I'm a little nearsighted with a decent amount of astigmatism -- enough to wear glasses for driving -- and my wife can't see from one side of the bed to the other, but has less astigmatism. The two of us prefer not to wear our glasses during our VR experiences with the Vive, Rift, and Gear systems with some equipment adjustment to compensate for our vision issues. On the Gear this is a simple wheel that rotates to adjust focal length. On the Rift and Vive it depends on where you position the HMD on your head a great deal, and the hardware adjustment features for distance between your eyes (important for correct stereoscopic rendering) also has an effect on the sharpness and optics. I've witnessed far-sighted relatives using these systems, and they also find the experience no more clear with glasses and do not have difficulty seeing unless the headsets shift out of place due to poor strap adjustments.

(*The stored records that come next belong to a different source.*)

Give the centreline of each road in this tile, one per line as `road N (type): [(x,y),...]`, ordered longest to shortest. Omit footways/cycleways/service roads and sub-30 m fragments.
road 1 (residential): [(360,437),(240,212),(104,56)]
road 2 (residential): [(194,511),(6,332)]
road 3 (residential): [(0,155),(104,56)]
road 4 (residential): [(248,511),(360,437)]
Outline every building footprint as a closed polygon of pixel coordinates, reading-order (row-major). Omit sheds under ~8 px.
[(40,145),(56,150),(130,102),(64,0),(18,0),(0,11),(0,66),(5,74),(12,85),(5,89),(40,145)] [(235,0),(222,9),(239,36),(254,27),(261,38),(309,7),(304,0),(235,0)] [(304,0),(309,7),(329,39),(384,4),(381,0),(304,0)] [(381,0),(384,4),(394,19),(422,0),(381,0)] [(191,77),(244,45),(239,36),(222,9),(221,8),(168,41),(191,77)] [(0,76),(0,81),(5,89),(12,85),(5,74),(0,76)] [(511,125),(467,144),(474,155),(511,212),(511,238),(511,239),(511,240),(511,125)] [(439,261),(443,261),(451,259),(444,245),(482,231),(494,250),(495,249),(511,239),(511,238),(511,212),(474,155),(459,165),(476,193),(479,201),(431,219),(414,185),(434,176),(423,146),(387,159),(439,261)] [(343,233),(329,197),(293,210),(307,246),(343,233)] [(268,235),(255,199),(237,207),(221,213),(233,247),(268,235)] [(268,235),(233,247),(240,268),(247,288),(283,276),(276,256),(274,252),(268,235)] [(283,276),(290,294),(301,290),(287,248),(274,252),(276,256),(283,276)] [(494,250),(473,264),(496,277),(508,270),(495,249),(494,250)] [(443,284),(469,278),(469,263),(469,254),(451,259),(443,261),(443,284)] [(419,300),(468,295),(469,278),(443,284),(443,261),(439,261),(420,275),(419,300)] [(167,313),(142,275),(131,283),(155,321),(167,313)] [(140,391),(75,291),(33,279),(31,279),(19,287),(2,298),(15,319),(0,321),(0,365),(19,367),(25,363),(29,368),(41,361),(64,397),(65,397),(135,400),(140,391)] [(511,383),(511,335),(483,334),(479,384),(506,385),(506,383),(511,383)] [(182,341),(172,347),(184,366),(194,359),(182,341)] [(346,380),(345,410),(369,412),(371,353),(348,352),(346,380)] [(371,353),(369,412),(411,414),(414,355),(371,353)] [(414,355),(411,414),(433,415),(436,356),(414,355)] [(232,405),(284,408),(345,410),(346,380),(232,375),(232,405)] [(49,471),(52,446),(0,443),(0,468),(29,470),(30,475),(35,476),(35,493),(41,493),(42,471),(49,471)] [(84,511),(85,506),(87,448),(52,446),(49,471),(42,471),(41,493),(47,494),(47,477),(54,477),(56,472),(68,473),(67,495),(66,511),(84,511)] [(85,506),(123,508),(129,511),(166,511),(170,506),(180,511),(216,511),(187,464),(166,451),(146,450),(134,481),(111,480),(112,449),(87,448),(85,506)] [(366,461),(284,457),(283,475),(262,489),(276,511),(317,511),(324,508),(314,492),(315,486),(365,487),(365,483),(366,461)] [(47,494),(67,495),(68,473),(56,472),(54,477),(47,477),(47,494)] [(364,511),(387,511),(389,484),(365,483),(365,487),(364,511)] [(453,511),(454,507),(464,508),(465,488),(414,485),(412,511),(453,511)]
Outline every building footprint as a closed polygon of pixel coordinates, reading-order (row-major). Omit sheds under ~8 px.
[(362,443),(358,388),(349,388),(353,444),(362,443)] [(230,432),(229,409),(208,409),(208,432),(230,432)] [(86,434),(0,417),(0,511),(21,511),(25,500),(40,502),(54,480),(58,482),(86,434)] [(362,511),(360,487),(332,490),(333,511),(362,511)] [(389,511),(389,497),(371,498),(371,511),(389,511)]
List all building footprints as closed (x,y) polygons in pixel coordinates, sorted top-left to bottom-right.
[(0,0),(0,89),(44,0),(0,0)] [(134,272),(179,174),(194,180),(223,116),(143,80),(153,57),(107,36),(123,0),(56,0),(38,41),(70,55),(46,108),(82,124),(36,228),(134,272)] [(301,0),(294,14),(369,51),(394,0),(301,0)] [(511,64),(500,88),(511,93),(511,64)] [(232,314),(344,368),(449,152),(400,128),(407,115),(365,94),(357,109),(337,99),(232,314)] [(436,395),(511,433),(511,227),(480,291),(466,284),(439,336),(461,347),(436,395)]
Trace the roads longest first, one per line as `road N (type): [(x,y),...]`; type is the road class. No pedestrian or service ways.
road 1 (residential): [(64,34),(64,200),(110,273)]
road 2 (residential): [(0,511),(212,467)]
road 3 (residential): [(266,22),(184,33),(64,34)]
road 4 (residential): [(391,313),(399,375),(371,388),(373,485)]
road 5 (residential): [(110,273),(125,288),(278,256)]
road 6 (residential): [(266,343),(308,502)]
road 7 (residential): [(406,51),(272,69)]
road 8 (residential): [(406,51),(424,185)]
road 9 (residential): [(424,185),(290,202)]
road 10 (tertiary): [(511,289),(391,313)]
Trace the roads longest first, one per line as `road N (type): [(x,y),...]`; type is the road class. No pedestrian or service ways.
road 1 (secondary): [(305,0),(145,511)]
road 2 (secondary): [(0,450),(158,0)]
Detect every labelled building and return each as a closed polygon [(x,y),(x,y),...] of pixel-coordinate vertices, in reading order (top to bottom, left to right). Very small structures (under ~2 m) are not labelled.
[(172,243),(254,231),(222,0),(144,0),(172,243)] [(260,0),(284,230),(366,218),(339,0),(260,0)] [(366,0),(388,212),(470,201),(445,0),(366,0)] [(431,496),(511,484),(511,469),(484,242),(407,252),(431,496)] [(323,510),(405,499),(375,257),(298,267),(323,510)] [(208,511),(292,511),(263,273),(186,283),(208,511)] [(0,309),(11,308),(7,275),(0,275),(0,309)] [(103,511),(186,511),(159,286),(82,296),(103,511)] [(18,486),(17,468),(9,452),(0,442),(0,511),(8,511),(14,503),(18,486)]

That said, I'm not aware of specific concerns for optically disadvantaged individuals such as myself -- although I'd have to assume that internally it's a consideration because there's so many of us. I get the feeling it just happens to work out reasonably well.
I can only speculate. First, for many existing games products like vorpX [vorpx.com] are useful -- again, vorpX doesn't work with every game because it requires per-game modification and tweaking, and even then it doesn't work 100% perfectly on every game. I'm certain money is a consideration. Woohoo, more than a million [fortune.com] people used VR in some form in April. But more than 1.2 billion [venturebeat.com] people play games. So, VR, is at a 0.1% of that. That's even worse than supporting Mac as a platform which many companies don't do, even if they run a stock game engine that supports it out of the box. The quality assurance cost alone probably isn't worth it. And then you have problems where content doesn't match the VR experience. Sure, there's creative solutions to make it easier (okay, so just make over there really dark), but it requires stepping through the game and massaging each portion of it, or leaving it in an unpolished state leading to a poor experience and tarnishing the company/franchise/whatever.
No, this is a patently different experience. Like trying to view TV on your eReader. You can, in fact, get pictures to show up on your eInk display, but it will not be of any benefit and look pretty stupid.
Actually, people need both technical and hands-on experience -- trying the various systems in the ideal scenarios for each makes it pretty clear what each one is capable of. I'm not a gamer, but I here's my perspective from using all the commercially available systems:
Because you're covering a much larger field of view, panel resolution needs to be much higher for the effective DPI you want to achieve. Even if you were pushing 4k panels on each eye, you wouldn't get 1080p resolutions. So, no, this does not replace TV yet. Interestingly, it doesn't matter as much when you're moving your head because when your eye is tracking an object it's going through various pixels and the sub-pixel effects allow you to perceive more resolution than their actually is. On the other hand, you still see a bit of a "screen door" effect. When you try on a headset you'll likely see it right away, but in about 10 seconds you totally won't care and probably won't even notice once the content starts.